● To do
Below are some entries. Transcribe the lines from the one holding "left knee: (439, 382)" to the one holding "left knee: (200, 211)", inclusive, but not the pictures among them.

Data entries
*-*-*
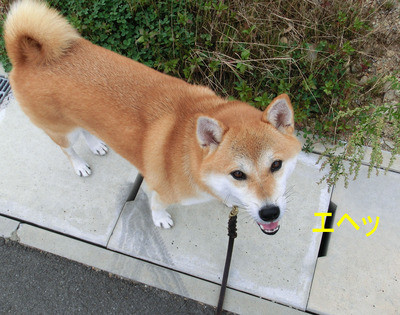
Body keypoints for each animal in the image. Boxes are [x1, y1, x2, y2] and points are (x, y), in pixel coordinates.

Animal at [5, 0, 300, 235]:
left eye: (276, 165)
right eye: (238, 173)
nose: (269, 213)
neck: (191, 154)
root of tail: (29, 56)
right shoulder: (157, 189)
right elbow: (157, 206)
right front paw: (160, 219)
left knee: (87, 130)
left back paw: (96, 144)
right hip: (62, 130)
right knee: (68, 150)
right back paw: (79, 164)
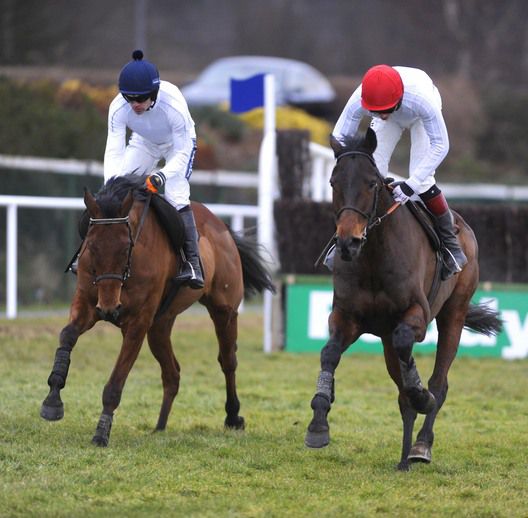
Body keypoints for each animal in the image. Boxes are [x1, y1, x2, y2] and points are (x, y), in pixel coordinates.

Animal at [39, 174, 274, 446]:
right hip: (160, 326)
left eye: (126, 248)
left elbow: (115, 383)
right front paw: (52, 400)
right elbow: (67, 335)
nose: (109, 308)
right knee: (172, 373)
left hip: (224, 311)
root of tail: (223, 227)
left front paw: (101, 433)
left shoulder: (137, 323)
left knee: (228, 361)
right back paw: (160, 427)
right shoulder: (88, 304)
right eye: (92, 247)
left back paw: (233, 417)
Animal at [304, 129, 502, 472]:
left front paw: (422, 397)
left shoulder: (417, 317)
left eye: (372, 183)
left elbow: (408, 353)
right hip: (385, 338)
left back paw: (420, 445)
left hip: (454, 313)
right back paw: (403, 457)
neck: (372, 258)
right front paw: (319, 422)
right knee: (402, 393)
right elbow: (329, 353)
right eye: (333, 182)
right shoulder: (346, 317)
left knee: (439, 382)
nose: (347, 242)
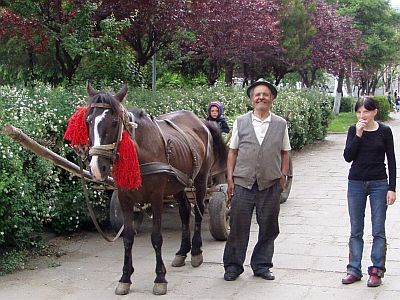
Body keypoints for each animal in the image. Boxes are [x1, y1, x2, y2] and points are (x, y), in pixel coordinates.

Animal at [83, 83, 228, 294]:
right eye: (88, 121)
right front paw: (125, 277)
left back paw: (195, 252)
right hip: (179, 185)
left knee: (200, 211)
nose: (96, 167)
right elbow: (128, 237)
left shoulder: (157, 197)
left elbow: (156, 237)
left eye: (114, 122)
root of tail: (201, 122)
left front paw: (160, 278)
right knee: (185, 212)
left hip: (201, 180)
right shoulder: (125, 198)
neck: (139, 152)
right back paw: (182, 252)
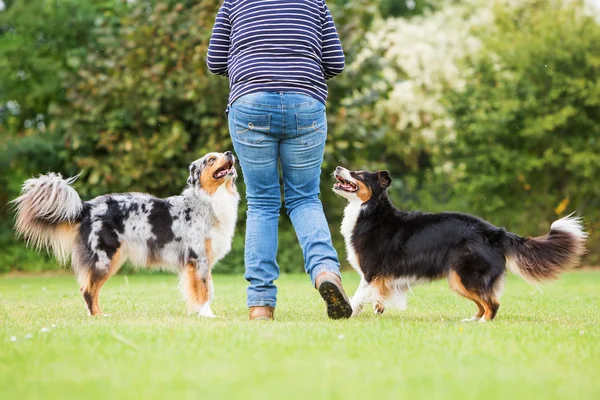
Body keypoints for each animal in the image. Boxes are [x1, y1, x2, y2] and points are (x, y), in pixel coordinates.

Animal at [14, 152, 239, 318]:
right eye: (210, 159)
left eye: (222, 153)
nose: (230, 152)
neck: (208, 201)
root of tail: (87, 207)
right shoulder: (198, 258)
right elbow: (204, 290)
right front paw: (208, 315)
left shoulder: (203, 262)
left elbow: (207, 289)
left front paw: (199, 313)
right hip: (104, 259)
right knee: (88, 289)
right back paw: (98, 316)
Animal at [336, 166, 588, 322]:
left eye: (359, 174)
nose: (338, 167)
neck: (370, 211)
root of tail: (496, 233)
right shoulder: (378, 276)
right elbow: (372, 295)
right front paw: (375, 307)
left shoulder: (371, 272)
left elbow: (358, 295)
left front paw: (347, 313)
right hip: (460, 279)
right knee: (484, 303)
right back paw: (471, 321)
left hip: (463, 276)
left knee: (492, 304)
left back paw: (483, 323)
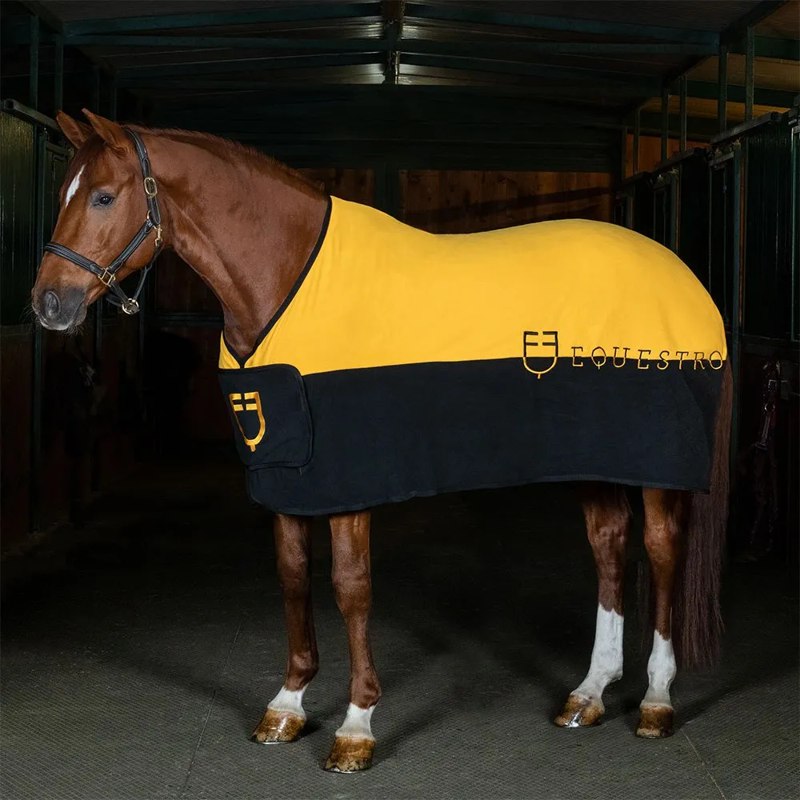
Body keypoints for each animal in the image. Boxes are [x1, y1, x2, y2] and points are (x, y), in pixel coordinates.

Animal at [31, 110, 732, 774]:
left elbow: (351, 587)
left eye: (103, 196)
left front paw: (356, 726)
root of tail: (691, 284)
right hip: (591, 456)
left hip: (658, 464)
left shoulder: (348, 484)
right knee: (609, 544)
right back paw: (589, 693)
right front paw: (287, 705)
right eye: (63, 192)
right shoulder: (290, 478)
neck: (285, 278)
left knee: (662, 550)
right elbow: (291, 576)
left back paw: (656, 699)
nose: (49, 304)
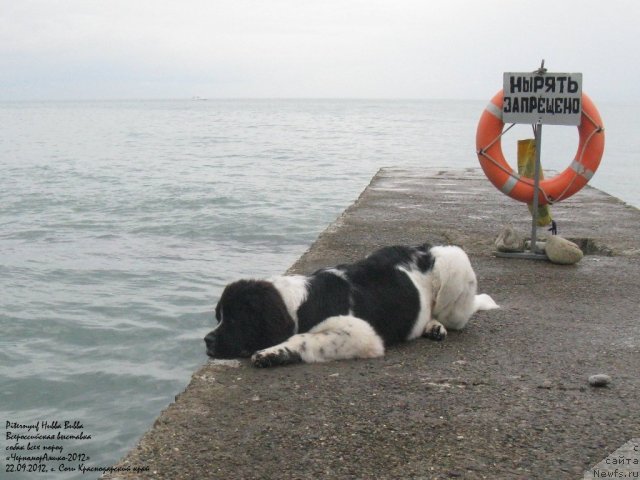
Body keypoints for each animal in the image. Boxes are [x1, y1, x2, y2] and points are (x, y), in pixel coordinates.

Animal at [205, 244, 500, 368]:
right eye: (218, 317)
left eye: (235, 321)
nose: (207, 340)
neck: (300, 306)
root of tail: (425, 249)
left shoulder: (361, 334)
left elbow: (305, 338)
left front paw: (274, 353)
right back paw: (432, 328)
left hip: (456, 264)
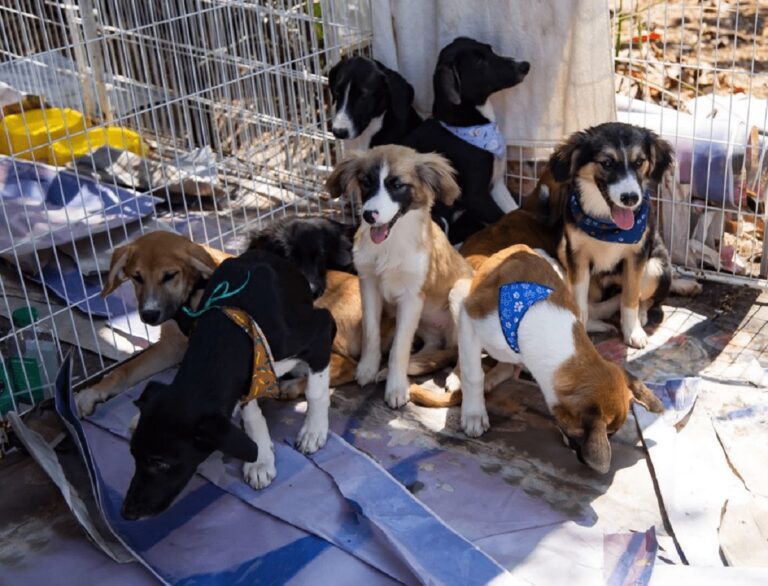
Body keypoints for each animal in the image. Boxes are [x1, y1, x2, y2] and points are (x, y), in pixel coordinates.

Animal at [121, 249, 334, 516]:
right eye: (133, 455)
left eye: (161, 463)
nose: (127, 512)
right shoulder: (249, 373)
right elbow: (251, 413)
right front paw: (260, 458)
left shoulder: (320, 330)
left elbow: (316, 391)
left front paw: (313, 431)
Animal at [326, 144, 474, 406]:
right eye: (366, 182)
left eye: (397, 185)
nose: (369, 215)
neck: (390, 244)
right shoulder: (369, 285)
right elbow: (371, 333)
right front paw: (368, 369)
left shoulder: (411, 297)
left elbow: (399, 348)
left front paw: (396, 388)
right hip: (425, 328)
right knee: (433, 349)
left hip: (457, 295)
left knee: (461, 350)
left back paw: (456, 378)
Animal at [404, 36, 532, 242]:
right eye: (479, 61)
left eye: (491, 50)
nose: (525, 65)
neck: (467, 126)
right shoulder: (477, 197)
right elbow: (504, 218)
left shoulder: (496, 185)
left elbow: (514, 211)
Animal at [452, 244, 664, 472]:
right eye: (607, 434)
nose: (581, 457)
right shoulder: (469, 316)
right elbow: (473, 375)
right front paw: (474, 413)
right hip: (458, 295)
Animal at [548, 121, 676, 344]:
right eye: (607, 163)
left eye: (639, 162)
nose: (630, 198)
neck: (607, 225)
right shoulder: (577, 255)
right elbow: (580, 303)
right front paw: (581, 330)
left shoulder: (637, 256)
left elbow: (630, 298)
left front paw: (632, 331)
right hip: (563, 248)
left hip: (656, 268)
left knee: (647, 299)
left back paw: (641, 316)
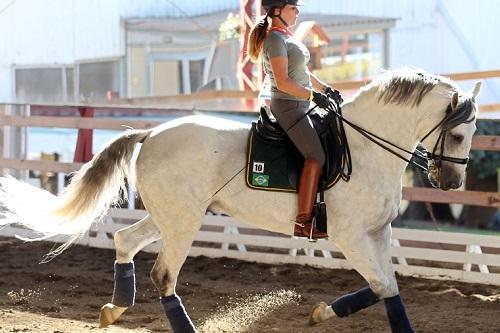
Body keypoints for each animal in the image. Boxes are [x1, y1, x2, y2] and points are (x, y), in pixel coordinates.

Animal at [1, 68, 482, 330]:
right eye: (459, 134)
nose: (452, 181)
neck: (365, 147)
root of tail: (151, 133)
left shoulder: (378, 233)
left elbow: (388, 286)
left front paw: (321, 313)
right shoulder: (350, 235)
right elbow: (383, 286)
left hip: (171, 215)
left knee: (124, 243)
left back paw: (114, 310)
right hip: (183, 222)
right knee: (163, 274)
*-*-*
● Finished task
left knee: (439, 382)
nose: (347, 242)
Body keypoints for each animal in the image. Boxes are [x1, y1, x2, y2] and points are (x, y), in pixel coordinates.

Animal at [83, 83, 228, 294]:
right eye: (88, 121)
right front paw: (125, 277)
left back paw: (195, 252)
right hip: (179, 185)
left knee: (200, 211)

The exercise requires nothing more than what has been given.